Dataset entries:
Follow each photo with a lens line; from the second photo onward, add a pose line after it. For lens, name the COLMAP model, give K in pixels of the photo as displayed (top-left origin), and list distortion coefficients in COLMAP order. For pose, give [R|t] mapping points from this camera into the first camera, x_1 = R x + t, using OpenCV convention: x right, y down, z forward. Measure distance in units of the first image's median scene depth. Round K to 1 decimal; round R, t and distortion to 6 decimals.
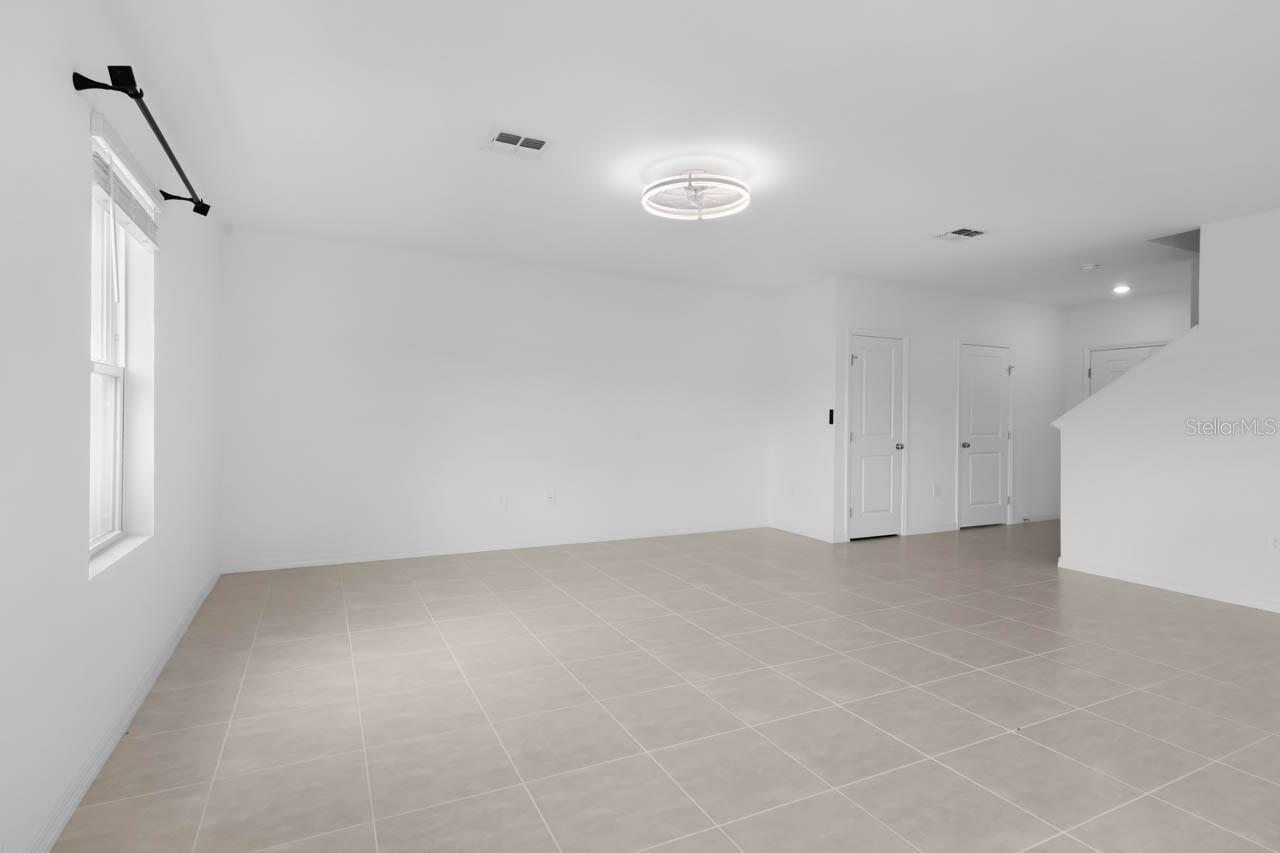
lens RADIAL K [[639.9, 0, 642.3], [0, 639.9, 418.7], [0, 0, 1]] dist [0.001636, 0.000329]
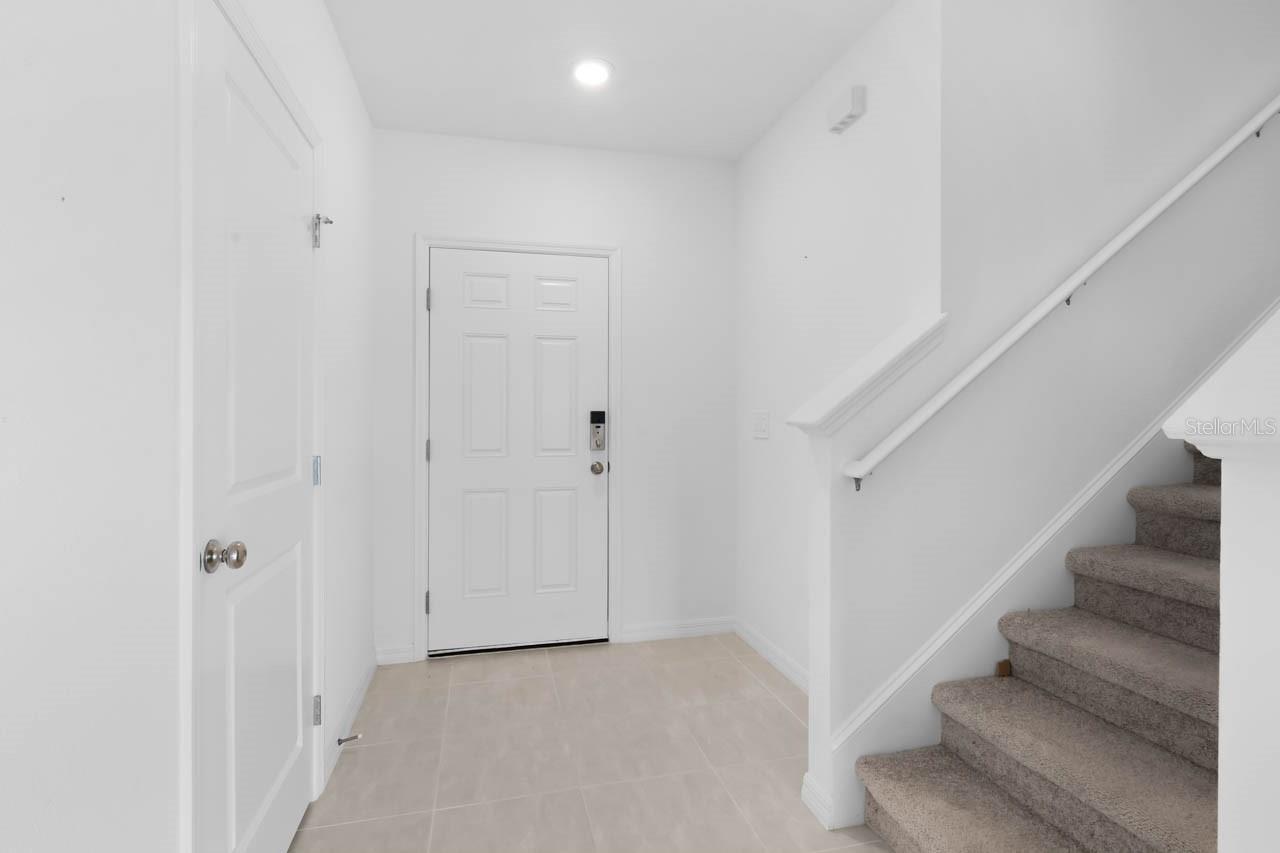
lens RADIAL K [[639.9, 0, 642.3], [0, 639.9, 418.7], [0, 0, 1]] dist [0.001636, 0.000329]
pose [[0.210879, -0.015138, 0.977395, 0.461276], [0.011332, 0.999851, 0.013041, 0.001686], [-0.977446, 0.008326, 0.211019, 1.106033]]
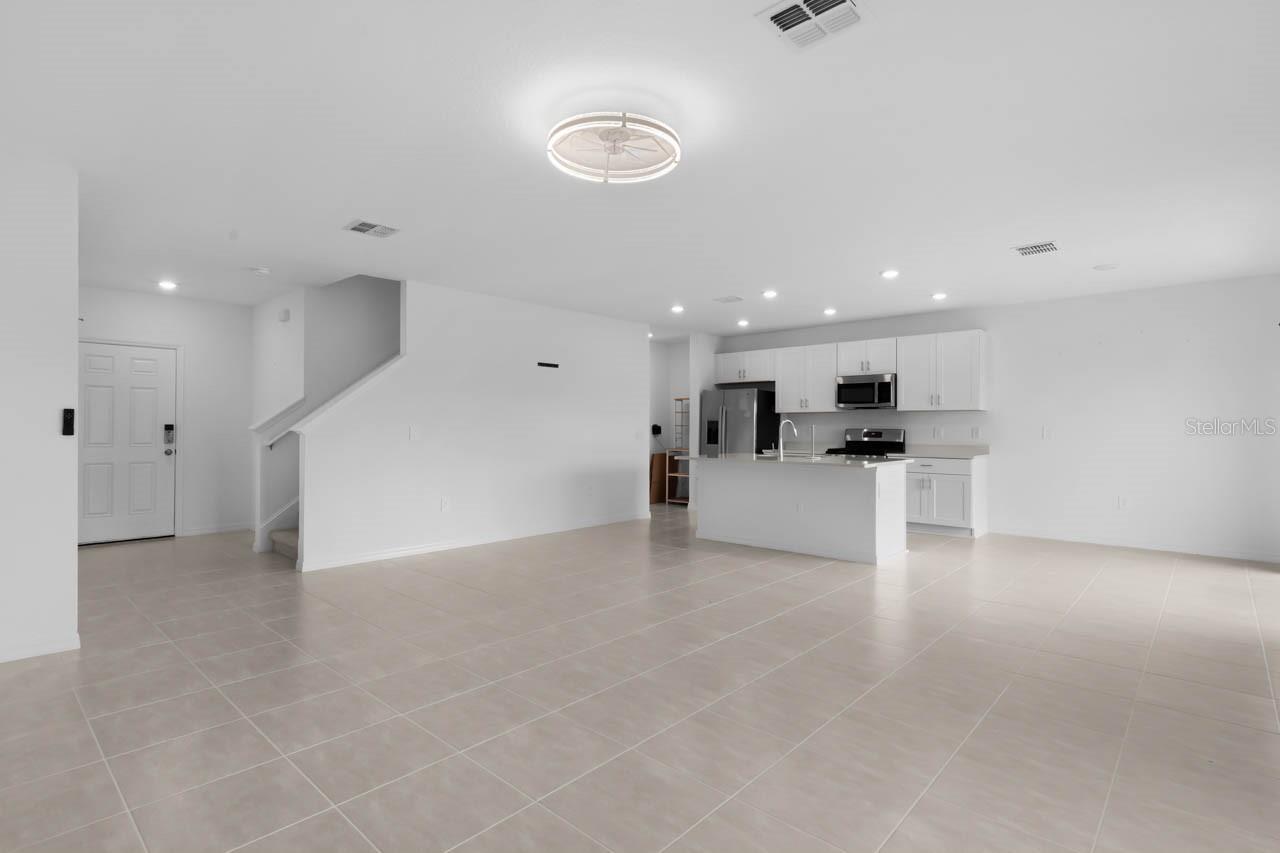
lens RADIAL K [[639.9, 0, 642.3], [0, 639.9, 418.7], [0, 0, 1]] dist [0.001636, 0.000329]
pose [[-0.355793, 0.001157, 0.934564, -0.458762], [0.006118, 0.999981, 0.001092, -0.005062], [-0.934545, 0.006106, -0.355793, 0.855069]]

---

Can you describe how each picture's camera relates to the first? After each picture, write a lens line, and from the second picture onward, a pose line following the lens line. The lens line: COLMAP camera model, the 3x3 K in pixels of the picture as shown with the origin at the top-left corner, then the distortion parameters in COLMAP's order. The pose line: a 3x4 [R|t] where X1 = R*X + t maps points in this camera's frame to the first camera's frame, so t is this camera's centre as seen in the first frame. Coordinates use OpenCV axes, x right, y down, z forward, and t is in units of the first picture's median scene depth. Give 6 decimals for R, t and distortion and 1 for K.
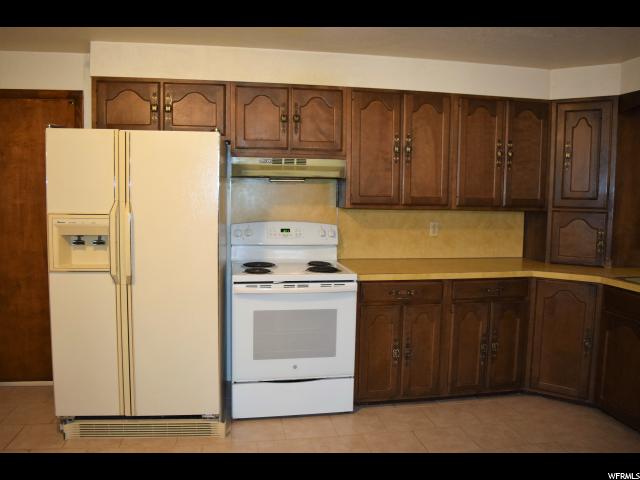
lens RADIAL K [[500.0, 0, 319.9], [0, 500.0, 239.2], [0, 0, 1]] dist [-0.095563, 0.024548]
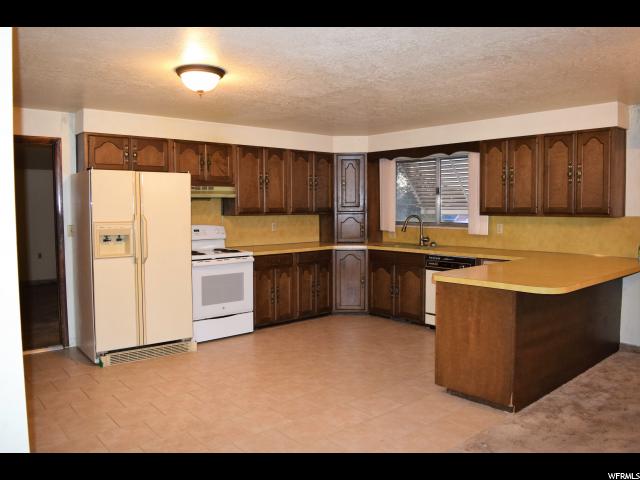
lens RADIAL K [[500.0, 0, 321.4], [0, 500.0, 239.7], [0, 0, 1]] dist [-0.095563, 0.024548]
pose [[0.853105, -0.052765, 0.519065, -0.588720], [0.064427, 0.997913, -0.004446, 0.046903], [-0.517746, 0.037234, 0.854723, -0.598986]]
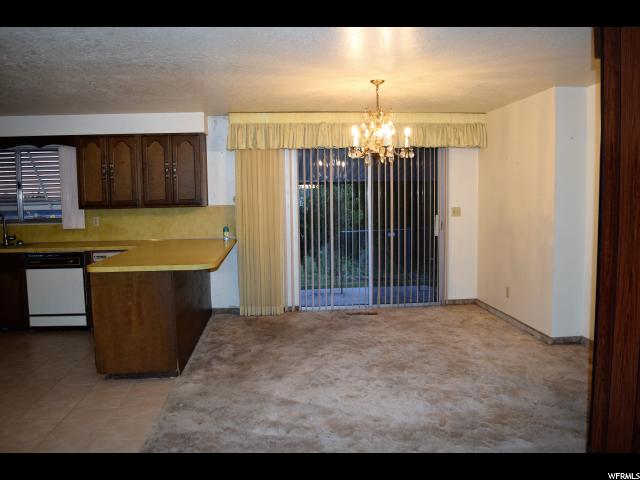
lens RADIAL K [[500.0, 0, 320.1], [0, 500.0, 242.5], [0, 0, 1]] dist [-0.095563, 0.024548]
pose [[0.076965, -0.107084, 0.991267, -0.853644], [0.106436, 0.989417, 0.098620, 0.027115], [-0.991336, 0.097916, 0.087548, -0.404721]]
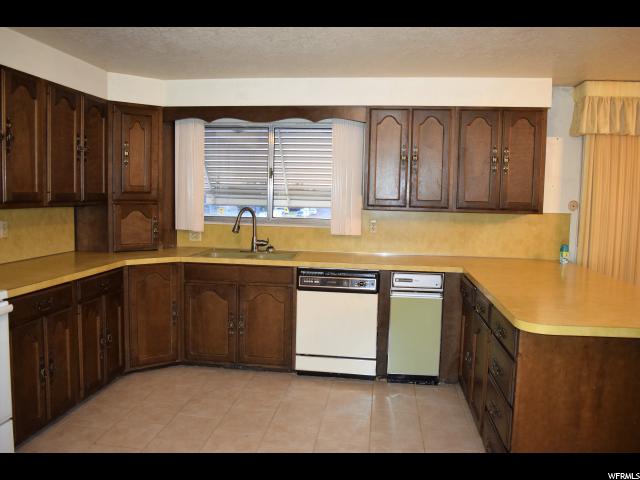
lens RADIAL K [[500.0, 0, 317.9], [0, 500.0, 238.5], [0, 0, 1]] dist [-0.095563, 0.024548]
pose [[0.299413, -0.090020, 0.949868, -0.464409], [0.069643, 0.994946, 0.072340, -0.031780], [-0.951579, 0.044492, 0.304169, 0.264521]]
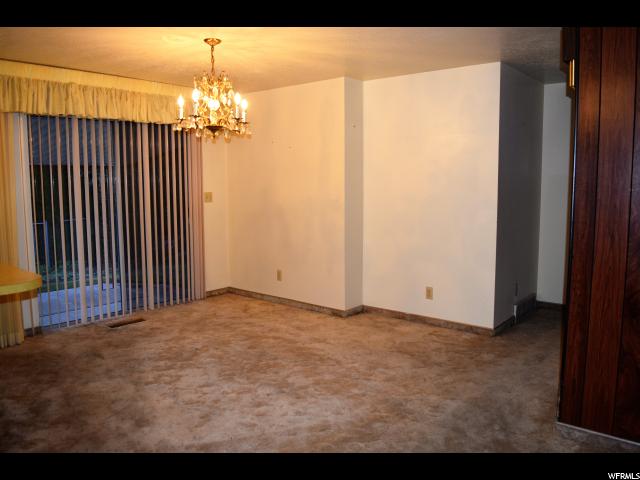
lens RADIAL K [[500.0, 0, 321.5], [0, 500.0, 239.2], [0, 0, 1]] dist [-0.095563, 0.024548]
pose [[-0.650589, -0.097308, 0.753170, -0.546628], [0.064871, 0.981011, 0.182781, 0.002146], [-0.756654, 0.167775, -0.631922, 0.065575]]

What is being asked :: Pull out each line from the dataset entries that holds the word "model" and list those lines.

Solution for this exercise ::
Follow each photo with a lens line; from the second photo onward, add a pose line after it. For lens, name the COLMAP model, give K in pixels of the photo as displayed (top-left origin), and list distortion coefficients in COLMAP order. For pose, give [R|t] mapping points from this camera into the first camera, x_1 = R x + t, using OpenCV convention: x right, y down, z forward. Measure distance in units of the first image's median scene depth. Round K to 1 decimal; round R, t and distortion to 6 decimals.
Can you describe how each picture's camera relates to the first? After each picture, write a lens line, and from the second picture onward, a pose line following the lens line. The lens line: COLMAP camera model, the 3x3 K in pixels of the picture as shown with the origin at the top-left corner, then the distortion parameters in COLMAP's order. The pose line: a 3x4 [R|t] where X1 = R*X + t maps points in this camera's frame to the first camera's frame, so t is this camera's centre as seen in the first frame. Coordinates use OpenCV axes, x right, y down, z forward, and t is in units of the first picture's median scene depth. Give 6 decimals for R, t and distortion and 1 for K.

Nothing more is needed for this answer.